The Friend Zone: The Self-Checklist

It’s 2016. New year, new you. Let’s start things off right by helping you suckers stuck in the friend zone. I’ve enlisted the help of local friend zone expert, Dave Hartline, to create a check list to help you figure out whether or not you’ve been thrown into relationship purgatory.

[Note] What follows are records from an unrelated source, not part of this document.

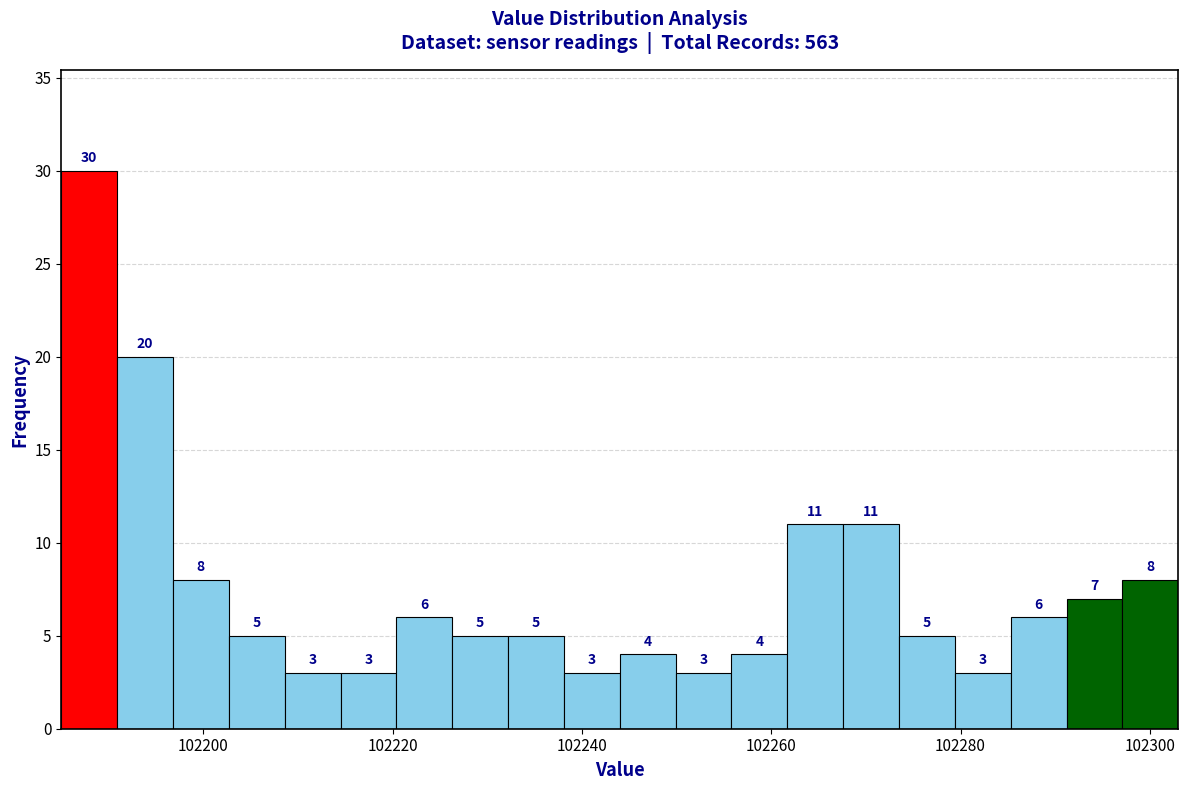

Read against the x-axis, roughly where is the centre of the tallest bar?

102188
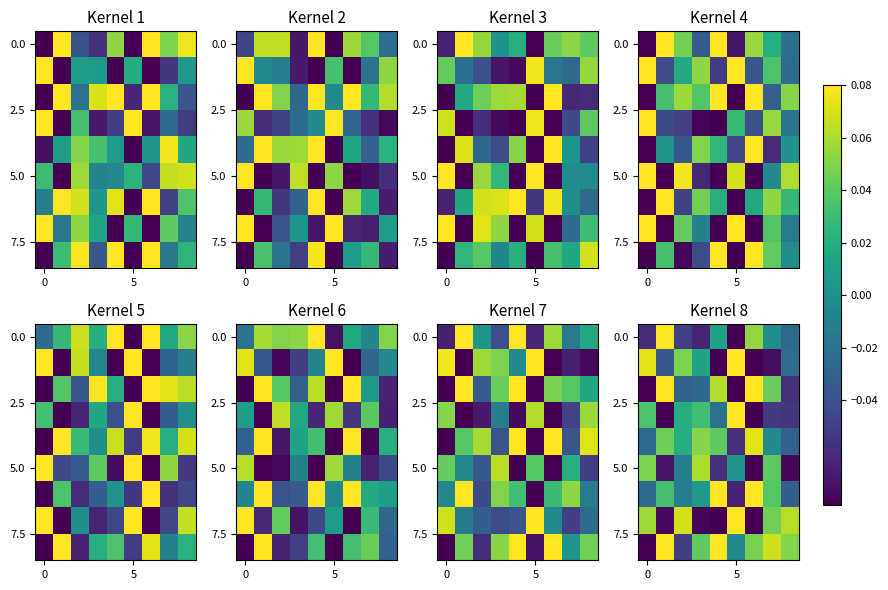

Between 4 and 7, which is larger?

4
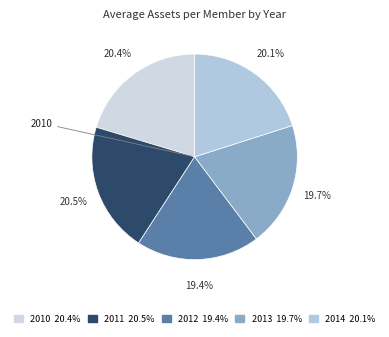

Does any single category account for the majority?

No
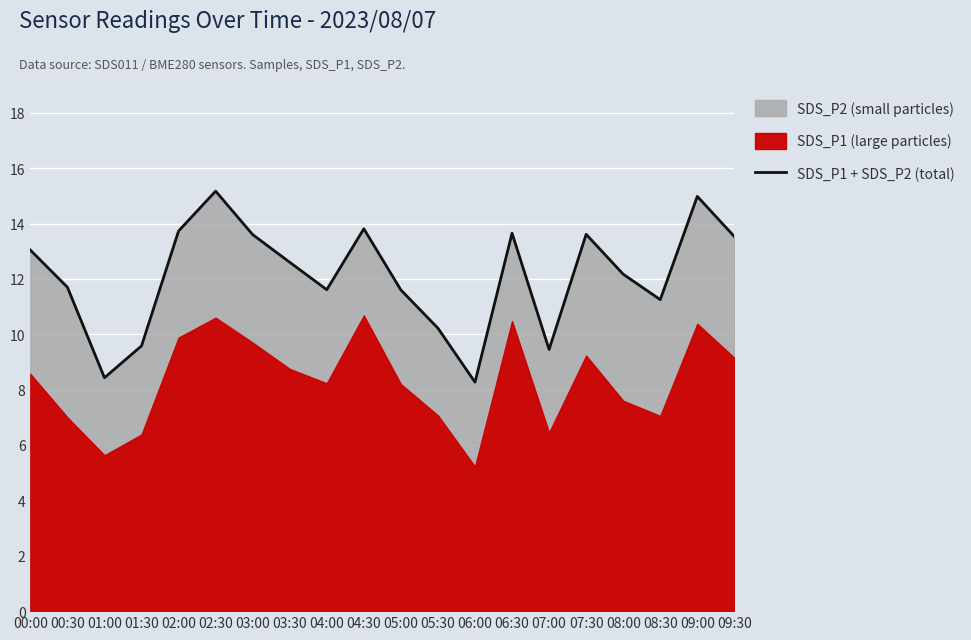

Reading left to right, extract all data points from this chart.

13.0	11.7	8.4	9.6	13.7	15.2	13.6	12.6	11.6	13.8	11.6	10.2	8.3	13.7	9.4	13.6	12.2	11.2	15.0	13.5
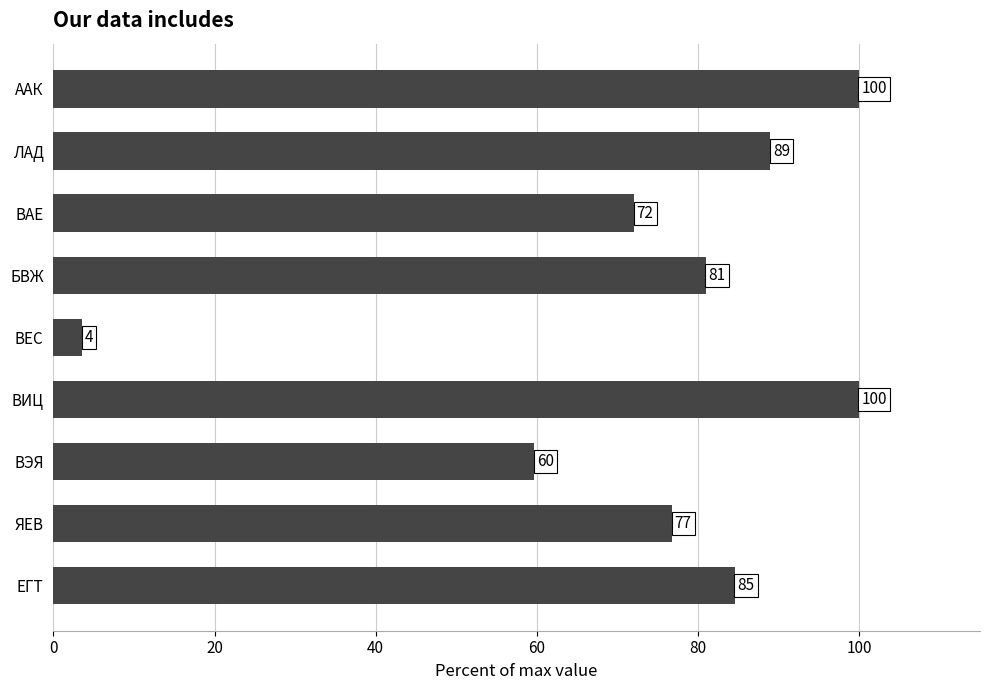

Between ААК and ВАЕ, which is larger?

ААК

  • She waits more than 10 seconds to reply to your text
  • You’ve been called “dude, buddy, chief, boss, or bro”
  • She doesn’t comment back on Instagram
  • She tells you about hot guys
  • She sleeps in your bed fully clothed
  • She calls you by your last name
  • She says “what up” when she first sees you
  • The “if you’re not married by 30 pact”
  • She changes in front of you
  • You’re “like a brother” to her
  • Tells you how perfect you are for someone else
  • “You’re one of my best friends”
  • Netflix and chill literally means Netflix and chill
  • The same adjectives are used for you and her dog

This is obviously not a definitive list, but this is a pretty good start. If you’ve found yourself in a situation that sounds similar to this, you may want to reconsider what you’re spending your time/money/emotion/life on. So stop wasting time in 2016. Get your ass a Groupon to Cabo and get weird. Or just find another girl and stop creeping everyone out. Either way, it’s probably a good call.